← Back to context

Comment by bob1029

5 years ago

Storing your blobs outside of the database when they are an inherent part of some larger transactional model is the giant rookie mistake IMO. We did this for a little while for the reasons of "oh my gosh look how big the .db is getting" and it ended up a complete shitshow. Simple tasks like cleaning up old entries can quickly turn into a nightmare if you have to go around disk and make sure you are not leaving garbage behind. There are also other concerns outside the box like VM snapshots. This could leave you in a very inconsistent state regarding what blob you have on disk vs what the database is expecting.

Is having everything in one gigantic .db file an actual downside? What makes a database's size "unmanageable"? Presumably, you'd have to store that business information somewhere anyways, right? I don't understand how 1 unified file is unmanageable, but splitting that concern up into 2 different domains magically makes it better.
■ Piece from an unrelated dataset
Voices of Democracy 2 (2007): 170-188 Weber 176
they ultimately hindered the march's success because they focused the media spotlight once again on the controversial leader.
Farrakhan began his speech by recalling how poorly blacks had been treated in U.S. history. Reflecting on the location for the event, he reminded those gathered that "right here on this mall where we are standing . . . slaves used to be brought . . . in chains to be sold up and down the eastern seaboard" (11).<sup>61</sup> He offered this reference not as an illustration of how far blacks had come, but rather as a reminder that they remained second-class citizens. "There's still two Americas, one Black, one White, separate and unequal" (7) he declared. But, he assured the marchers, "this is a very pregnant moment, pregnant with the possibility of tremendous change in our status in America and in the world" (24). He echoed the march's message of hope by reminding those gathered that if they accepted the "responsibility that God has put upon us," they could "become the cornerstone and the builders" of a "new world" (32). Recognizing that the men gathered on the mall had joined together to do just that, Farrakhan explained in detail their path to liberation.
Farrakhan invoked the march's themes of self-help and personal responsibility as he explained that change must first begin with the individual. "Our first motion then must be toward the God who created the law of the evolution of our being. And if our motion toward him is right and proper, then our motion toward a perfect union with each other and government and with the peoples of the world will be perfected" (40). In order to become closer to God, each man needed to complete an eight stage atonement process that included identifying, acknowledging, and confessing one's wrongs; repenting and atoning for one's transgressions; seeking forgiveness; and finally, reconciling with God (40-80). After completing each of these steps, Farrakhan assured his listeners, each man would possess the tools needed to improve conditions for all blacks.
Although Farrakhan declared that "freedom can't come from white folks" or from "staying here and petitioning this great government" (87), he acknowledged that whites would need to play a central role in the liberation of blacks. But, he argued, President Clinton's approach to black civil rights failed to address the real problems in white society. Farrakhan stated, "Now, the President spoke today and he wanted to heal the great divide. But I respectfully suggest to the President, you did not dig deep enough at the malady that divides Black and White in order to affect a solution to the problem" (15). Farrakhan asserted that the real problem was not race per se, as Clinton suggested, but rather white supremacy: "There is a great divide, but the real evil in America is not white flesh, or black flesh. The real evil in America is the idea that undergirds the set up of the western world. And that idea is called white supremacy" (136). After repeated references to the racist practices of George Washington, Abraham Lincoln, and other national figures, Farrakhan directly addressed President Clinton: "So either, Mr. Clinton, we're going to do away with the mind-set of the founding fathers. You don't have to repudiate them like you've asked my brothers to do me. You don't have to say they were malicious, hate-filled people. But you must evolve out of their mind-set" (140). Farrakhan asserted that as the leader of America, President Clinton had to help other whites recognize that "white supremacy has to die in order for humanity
It can trash db performance. A relatively simple alternative is to store references to immutable blobs in the db so that everything remains transactionally consistent (and easily restorable to any point-in-time). This is what many large companies do. I happen to work at a company that runs the largest + most "shall not be named" databases and has struggled for years to evict all the blobs people shoved in em.

  • If you index on the file_name in a table where you have file_name and a blob then why would it trash performance? SQLite can quickly locate where to start reading the blob.